The head of the self-styled autonomous Somali state of Puntland on Friday ruled out any prospect of talks with his old foe Abdulkassim Salat Hassan in his capacity as Somalia's first president in years.

"I will not talk to Salat as a president of Somalia but maybe as a clan leader from Hawiye political factions."

Abdullahi Yousuf Ahmed told AFP here, again rejecting Salat's portfolio as "non-existent." In 1978, Ahmed, now 67, founded the rebel Somali Salvation Democratic Front to fight the regime of Mohamed Siad Barre, the president ousted in 1991 and under whom Salat served as deputy prime minister and interior minister.

Salat's election last month by members of a newly formed transitional parliament, meeting in neighbouring Djibouti, delivered Somalia its first president since 1991.

The intervening years saw infrastructure crumble in Somalia and Salat has stressed his priority is to create a government and reintegrate Puntland and Somaliland, which declared itself independent in 1991.

Illustrating the importance of clans, or bloodlines, in Somalia, Ahmed suggested Salat should "first establish a regional government for his clansmen before pointing his hostile fingers in the most stable parts of Somalia, such as Puntland and neighbouring Somaliland."

"I advise Salat to establish Hawiyeland in the Mogadishu area," Ahmed said. Salat is of the Hawiye clan, while Ahmed, like most of Puntland's population, is of the Darod clan and one of its most powerful members.

Reacting to remarks made by Salat's associates that Ahmed might be offered the placatory post of prime minister of Somalia, the puntland leader balked. "I will not accept any political compromise with Salat on such basis.

He is not a president so how he can appoint a prime minister?" Ahmed described the new parliament, the fruit of a Djibouti-led reconciliation conference, as a "fundamentalist-infested organ that can destabilise the security of greater east Africa."

"183 of the 245 members of the parliament are religious extremists. Salat himself is an Islamic fundamentalist who vowed to destroy Puntland and Somaliland," Ahmed said.

He dismissed rumours that he had been importing weapons in violation of a UN embargo, but admitted sending more security people to towns in Puntland.

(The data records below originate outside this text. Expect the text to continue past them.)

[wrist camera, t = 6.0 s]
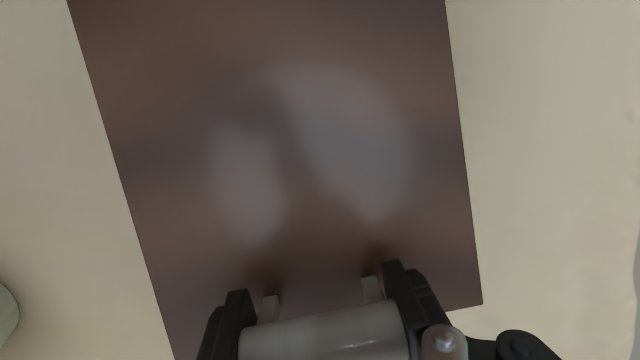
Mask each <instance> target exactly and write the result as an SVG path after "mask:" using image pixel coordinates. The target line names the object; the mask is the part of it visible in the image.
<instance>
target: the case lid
mask: <svg viewBox="0 0 640 360" xmlns="http://www.w3.org/2000/svg"><path fill="white" fill-rule="evenodd" d="M66 1H67V4H68V7H69V11H70V14H71V17H72V21H73V24H74V27H75V31H76V34H77V37H78V40H79V44H80V47H81V50H82V54H83V57H84V60H85V64H86V67H87V70H88V74H89V77H90V80H91V84H92V87H93V90H94V93H95V97H96V100H97V103H98V107H99V110H100V113H101V117H102V120H103V123H104V127H105V130H106V133H107V137H108V140H109V143H110V146H111V150H112V153H113V156H114V160H115V163H116V166H117V170H118V173H119V176H120V180H121V183H122V186H123V190H124V193H125V196H126V199H127V203H128V206H129V209H130V213H131V216H132V219H133V223H134V226H135V229H136V233H137V236H138V239H139V243H140V246H141V249H142V252H143V256H144V259H145V262H146V266H147V269H148V272H149V276H150V279H151V282H152V286H153V289H154V292H155V296H156V299H157V302H158V305H159V309H160V312H161V315H162V319H163V322H164V325H165V329H166V332H167V335H168V339H169V342H170V345H171V349H172V352H173V355H174V358H175V360H196V358H197V355H198V351H199V348H200V345H201V342H202V340H203V335H204V332H205V330H206V325H207V322H208V319H209V317H210V315H211V314H212V313H213V311H214V310H215V309H216V307H218V306H223V305H224V304H225V300H226V297H227V293H228V292H229V291H233V290H238V289H243V288H247V289H248V291H249V293H250V296H251V299H252V302H253V305H254V308H255V311H256V314H257V322H256V326H251V327H246V328H244V329H242V331H241V333H240V336H239V341H238V360H409V359H410V350H409V344H408V339H407V334H406V330H405V326H404V323H403V319H402V316H401V313H400V310H399V308H398V305H397V303H396V301H395V300H394V299H386V295H385V289H384V282H383V274H382V267H381V262H382V261H387V260H392V259H397V258H399V259H400V261H401V263H402V265H403V267H404V269H405V270H408V269H413V268H415V269H416V270H418V271H419V272H420V273H422V274H423V275H424V276H425V278H426V280H427V281H428V283H429V285H430V287H431V289H432V290H433V292H434V295H435V296H436V297H437V299H438V301H439V303H440V305H441V306H442V308H443V310H444V312H448V311H453V310H458V309H463V308H468V307H473V306H478V305H482V304H483V298H482V290H481V282H480V274H479V267H478V259H477V251H476V243H475V235H474V227H473V219H472V211H471V204H470V196H469V188H468V180H467V172H466V164H465V156H464V148H463V141H462V133H461V125H460V117H459V109H458V101H457V93H456V85H455V78H454V70H453V62H452V54H451V46H450V38H449V30H448V22H447V15H446V7H445V0H66Z"/></svg>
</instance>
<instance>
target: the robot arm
mask: <svg viewBox="0 0 640 360" xmlns="http://www.w3.org/2000/svg"><path fill="white" fill-rule="evenodd" d="M381 267H382V274H383V282H384V289H385V295H386V299H394V300H395V301H396V303H397V305H398V308H399V310H400V313H401V316H402V319H403V323H404V326H405V330H406V334H407V339H408V344H409V350H410V359H409V360H562V359H561V358H560V357H558V356H557V355H556V354H555V353H554V352H553V351H552V350H551V349H550V348H549V347H548V346H546V345H545V344H544V343H543V342H542V341H541V340H540V339H539V338H537V337H536V336H534V335H532V334H530V333H528V332H525V331H522V330H506V331H504V332H502V333H500V334H499V335H498V336H497V339H496V341H491V340H480V339H474V338H470V337H468V336H465V335H464V334H463V333H462V332H461V331H460V330H458V329H457V328H455V327H453V326H452V324H451V323H450V321H449V319H448V317H447V315H446V314H445V312H444V310H443V308H442V306H441V305H440V303H439V301H438V299H437V297H436V296H435V295H434V292H433V290H432V289H431V287H430V285H429V283H428V281H427V280H426V278H425V276H424V275H423V274H422V273H420V272H419V271H418V270H416V269H415V268H413V269H408V270H405V269H404V267H403V265H402V263H401V261H400V259H399V258H397V259H392V260H387V261H382V262H381ZM256 322H257V314H256V311H255V308H254V305H253V302H252V299H251V296H250V293H249V291H248V289H247V288H243V289H238V290H233V291H229V292H228V293H227V297H226V300H225V304H224V305H223V306H218V307H216V309H215V310H214V311H213V313H212V314H211V315H210V317H209V319H208V322H207V325H206V330H205V332H204V335H203V340H202V342H201V345H200V348H199V351H198V355H197V358H196V360H238V341H239V336H240V333H241V331H242V329H244V328H246V327H251V326H256Z"/></svg>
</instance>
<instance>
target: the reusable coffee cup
mask: <svg viewBox="0 0 640 360" xmlns="http://www.w3.org/2000/svg"><path fill="white" fill-rule="evenodd" d="M18 321H19V309H18V305H17V303H16V301H15V299H14V297H13V296H12V294H11V293H10V292H9V291H8V289H7V288H6V287H4V286H3V285H2V284H1V283H0V348H1V347H2V345H3V344H4V343H5V341H6V340H7V338H8V337H9V336H10V334H11V333H12V332H13V330H14V329H15V328H16V326H17V324H18Z"/></svg>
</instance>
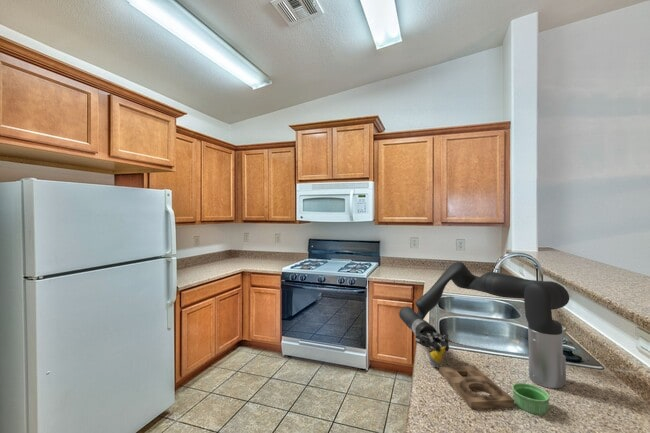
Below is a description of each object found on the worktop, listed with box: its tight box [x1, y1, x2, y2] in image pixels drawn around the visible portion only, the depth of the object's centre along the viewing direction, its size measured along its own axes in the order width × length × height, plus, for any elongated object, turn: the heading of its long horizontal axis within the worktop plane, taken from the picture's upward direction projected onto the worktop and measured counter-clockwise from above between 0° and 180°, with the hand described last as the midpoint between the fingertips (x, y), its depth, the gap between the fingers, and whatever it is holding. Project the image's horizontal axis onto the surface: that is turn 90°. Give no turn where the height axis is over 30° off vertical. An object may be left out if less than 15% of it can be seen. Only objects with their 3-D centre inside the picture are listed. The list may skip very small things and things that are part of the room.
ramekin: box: [512, 382, 551, 416], centre depth 86 cm, size 9×9×4 cm
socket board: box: [438, 365, 515, 410], centre depth 95 cm, size 13×20×2 cm, turn 4°
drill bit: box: [427, 346, 446, 368], centre depth 108 cm, size 5×5×10 cm
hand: (443, 348), depth 106 cm, fingers closed on drill bit, 2 cm apart
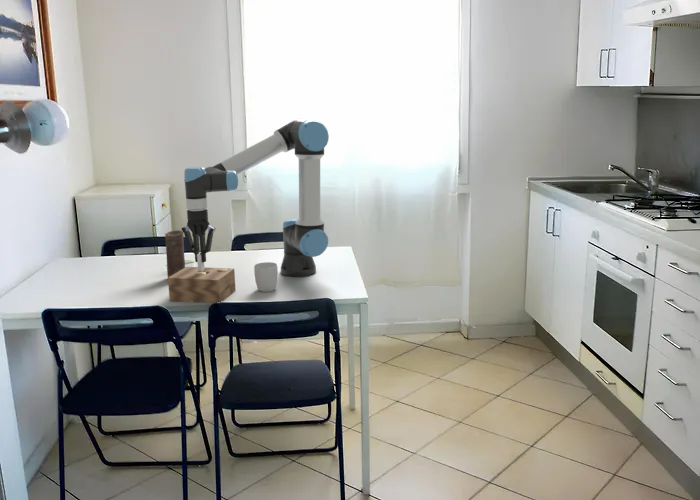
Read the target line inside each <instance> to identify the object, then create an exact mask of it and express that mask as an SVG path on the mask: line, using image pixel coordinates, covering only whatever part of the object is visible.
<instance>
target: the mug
mask: <svg viewBox="0 0 700 500" xmlns="http://www.w3.org/2000/svg"><path fill="white" fill-rule="evenodd" d="M253 267H254V268H253V271H254V279H255V284H256V287H257V290H258V291H259V292H263V293H265V292H266V293H268V292H274V291H275V290H276V288H277V285H278V273H279V271H278V264H277V263H275V262H270V261H267V262H265V261H264V262H259V263H255V264H254V266H253Z"/></svg>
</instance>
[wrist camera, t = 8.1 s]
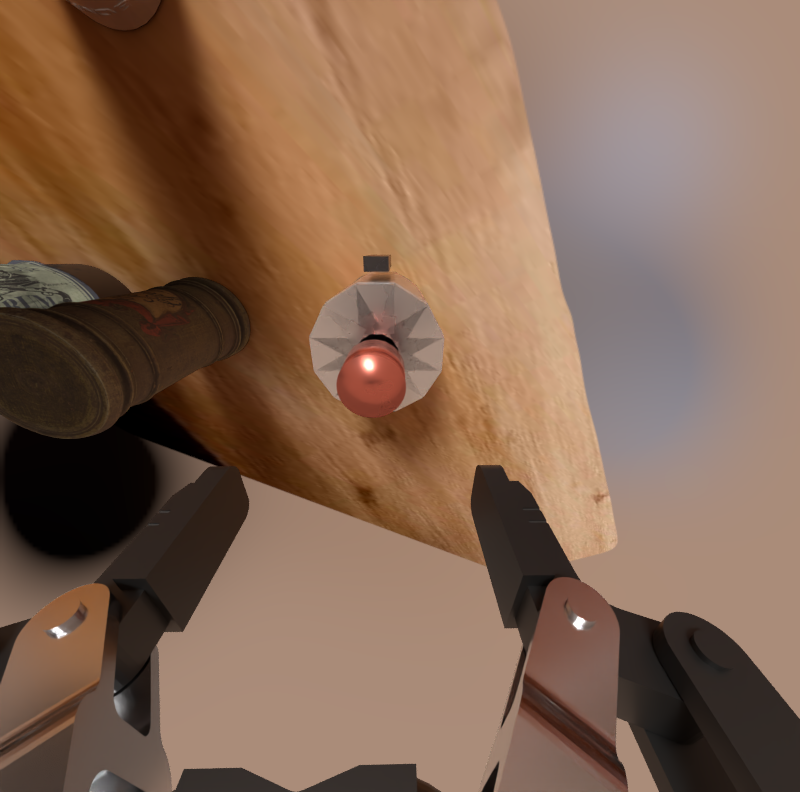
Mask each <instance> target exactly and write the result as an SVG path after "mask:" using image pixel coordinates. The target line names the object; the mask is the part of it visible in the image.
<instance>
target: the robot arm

"There is no need for us to import weapons as Puntland has enough military stock to defend our territory.

However it is our responsibility to strengthen security to ensure our people's safety from the Djibouti government's misguided elements," Ahmed said.

Ahmed said he would accept negotiation with all Somali factions if the "Djibouti-manipulated parliament, transitional charter and Salat are scrapped." Since arriving in Nairobi last week, Ahmed has met prominent Somali warlords, such as Hussein Mohammed Aidid and Osman Hassan Ali "Atto", who have also expressed their fierce opposition to all that came out of the Djibouti process.